À l’ordre du jour de la visite royale dans les provinces du Sud, figure la restructuration du Conseil royal consultatif pour les affaires du Sahara. Pourriez-vous définir les attributions de ce Conseil ?
Ce Conseil aura, à mon avis, deux rôles : celui d’outil de consultation auprès de Sa Majesté, mais vu sa diversité, il représentera les attentes de la population. Ce Conseil servira également de conduit entre les aspirations de la population locale et la volonté royale qui est indéfectible quant au bonheur et à la prospérité de cette même population.

La démocratie doit également être accompagnée par des efforts de développement.
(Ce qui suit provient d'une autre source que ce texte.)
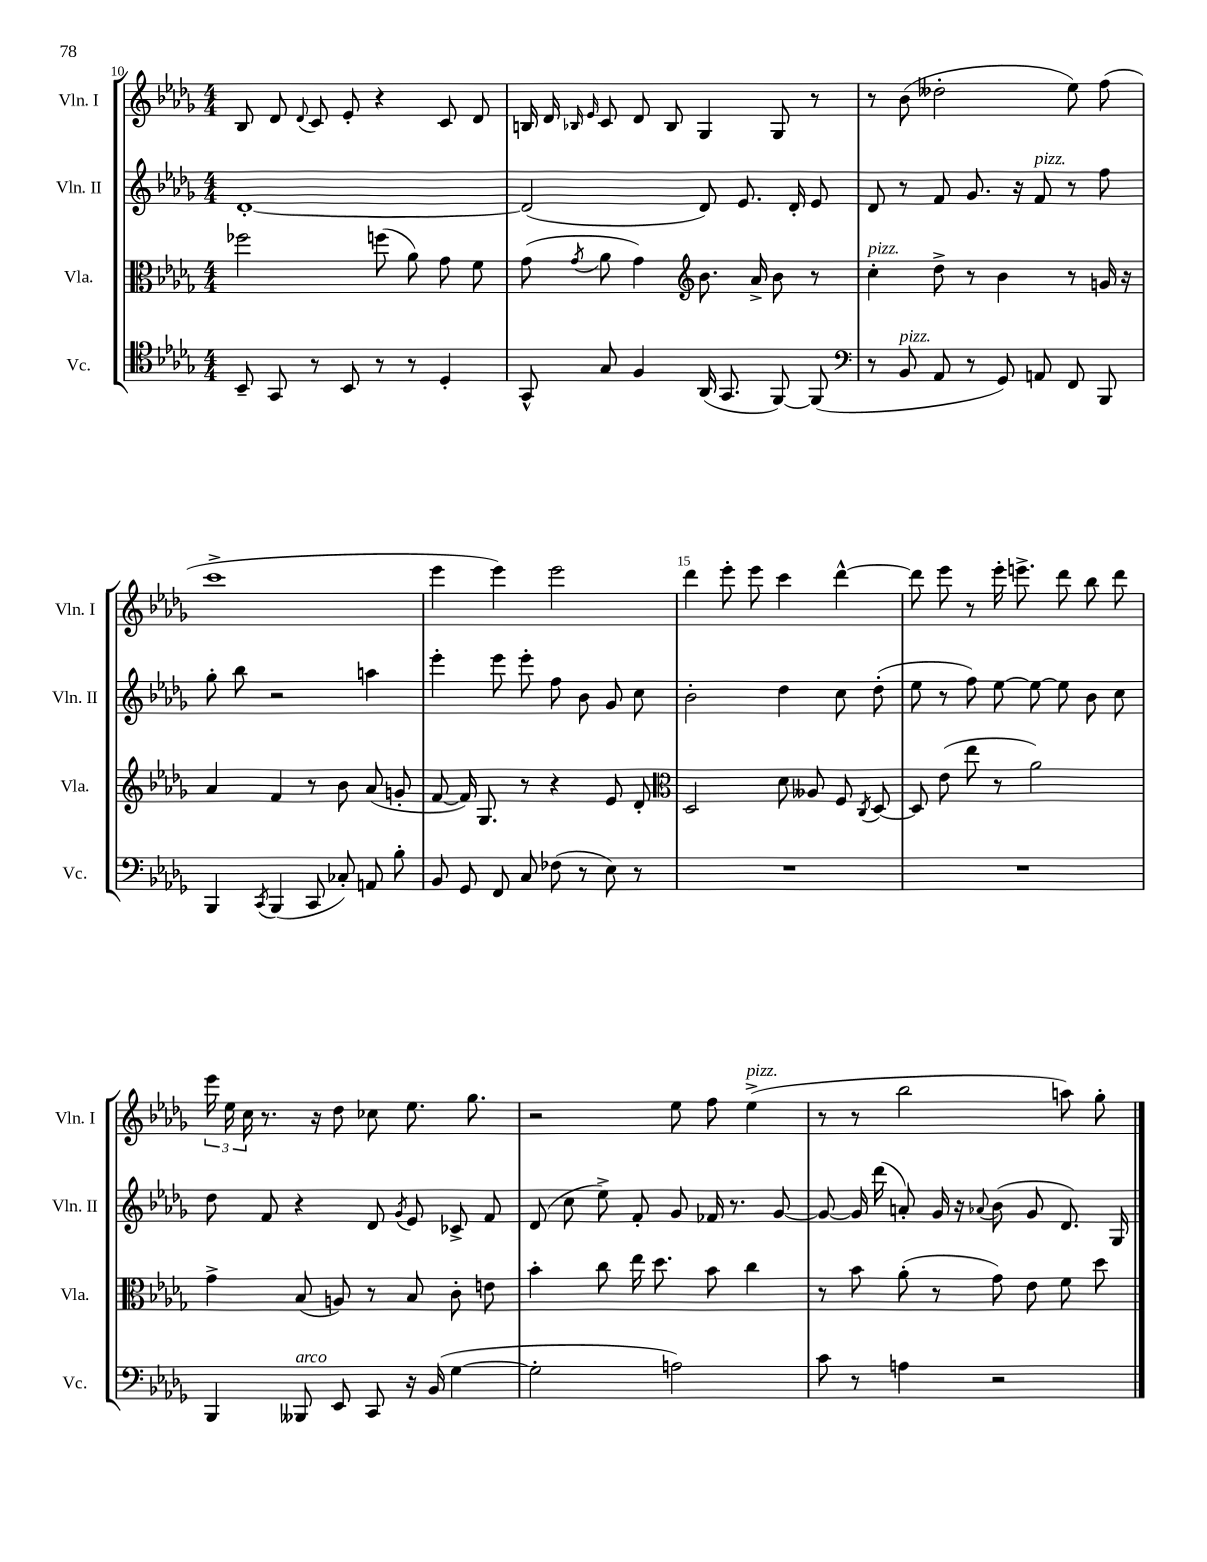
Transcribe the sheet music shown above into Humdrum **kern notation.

**kern	**kern	**kern	**kern
*staff4	*staff3	*staff2	*staff1
*clefC4	*clefC3	*clefG2	*clefG2
*k[b-e-a-d-g-]	*k[b-e-a-d-g-]	*k[b-e-a-d-g-]	*k[b-e-a-d-g-]
*M4/4	*M4/4	*M4/4	*M4/4
8BB-~	2ff-	[1d-'	8B-
8GG-	.	.	8d-
.	.	.	8qqd-
8r	.	.	8c
8BB-	.	.	8e-'
8r	(8ff	.	4r
8r	8a-)	.	.
4D-'	8g-	.	8c
.	8f	.	8d-
=	=	=	=
8GG-^^	(8g-	(2d-]	16B
.	.	.	16d-
.	.	.	16qqB-
.	8qg-	.	16qqe-
8G-	8a-	.	8c
4F	4g-)	.	8d-
.	.	.	8B-
*	*clefG2	*	*
(16AA-	8.b-	8d-)	4G-
8.GG-	.	.	.
.	.	8.e-	.
.	16a-^	.	.
[8FF)	8b-	.	8G-
.	.	16d-'	.
(8FF]	8r	8e-	8r
=	=	=	=
*clefF4	*	*	*
8r	4cc'	8d-	8r
8BB-	.	8r	(8b-
8AA-	8dd-^	8f	2dd--'
8r	8r	8.g-	.
8GG-)	4b-	.	.
.	.	16r	.
8AA	.	8f	.
8FF	8r	8r	8ee-)
8BBB-	16g	8ff	(8ff
.	16r	.	.
=	=	=	=
4BBB-	4a-	8gg-'	1ccc^
.	.	8bb-	.
8qCC	.	.	.
(4BBB-	4f	2r	.
8CC	8r	.	.
8C-')	8b-	.	.
8AA	(8a-	4aa	.
8B-'	8g'	.	.
=	=	=	=
8BB-	[8f	4eee-'	4eee-
8GG-	16f])	.	.
.	8.G-	.	.
8FF	.	8eee-	4eee-)
8C	8r	8eee-'	.
(8F-	4r	8ff	2eee-
8r	.	8b-	.
8E-)	8e-	8g-	.
8r	8d-'	8cc	.
=	=	=	=
*	*clefC3	*	*
1r	2D-	2b-'	4ddd-
.	.	.	8eee-'
.	.	.	8eee-
.	8d-	4dd-	4ccc
.	8A--	.	.
.	8F	8cc	[4ddd-^^
.	8qC	.	.
.	[8D-	(8dd-'	.
=	=	=	=
1r	8D-]	8ee-	8ddd-]
.	(8e-	8r	8eee-
.	8ee-	8ff)	8r
.	8r	[8ee-	16eee-'
.	.	.	8.eee^
.	2a-)	8ee-_	.
.	.	8ee-]	8ddd-
.	.	8b-	8bb-
.	.	8cc	8ddd-
=	=	=	=
4BBB-	4g-^	8dd-	24eee-
.	.	.	24ee-
.	.	.	24cc
.	.	8f	8.r
8BBB--	(8B-	4r	.
.	.	.	16r
8EE-	8A)	.	8dd-
8CC	8r	8d-	8cc-
.	.	8qg-	.
16r	8B-	8e-	8.ee-
(16BB-	.	.	.
[4G-	8c'	8c-^	.
.	.	.	8.gg-
.	8e	8f	.
=	=	=	=
2G-']	4b-'	(8d-	2r
.	.	8cc	.
.	8cc	8ee-^)	.
.	16ee-	8f'	.
.	8.dd-	.	.
2A)	.	8g-	8ee-
.	8b-	16f-	8ff
.	.	8.r	.
.	4cc	.	(4ee-^
.	.	[8g-	.
=	=	=	=
8c	8r	8g-_	8r
8r	8b-	16g-]	8r
.	.	(16ddd-	.
4A	(8a-'	8a')	2bb-
.	8r	16g-	.
.	.	16r	.
.	.	8qqa-	.
2r	8g-)	(8b-	.
.	8e-	8g-	.
.	8f	8.d-)	8aa)
.	8dd-	.	8gg-'
.	.	16G-	.
==	==	==	==
*-	*-	*-	*-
Que pensez-vous alors de l’action socio-économique du Royaume dans ses provinces du Sud ?
La démocratie marocaine est, en effet, doublée d’un développement économique et humain considérable. C’est un développement tourné vers l’avenir, au moment où les autres qui ont un cumul énorme dû à la rente pétrolière se tournant vers la ferraille russe qui ne donnera aux citoyens algériens ni logement ni eau potable ni soins de santé… Je dis aux dirigeants du Polisario, dont certains, je le sais bien, ont un sens aigu de l’appréciation politique : ne ratez pas, je vous prie, le train du Roi Mohammed VI, sinon vous resterez malheureusement, éternellement, sur les quais de Lahmada.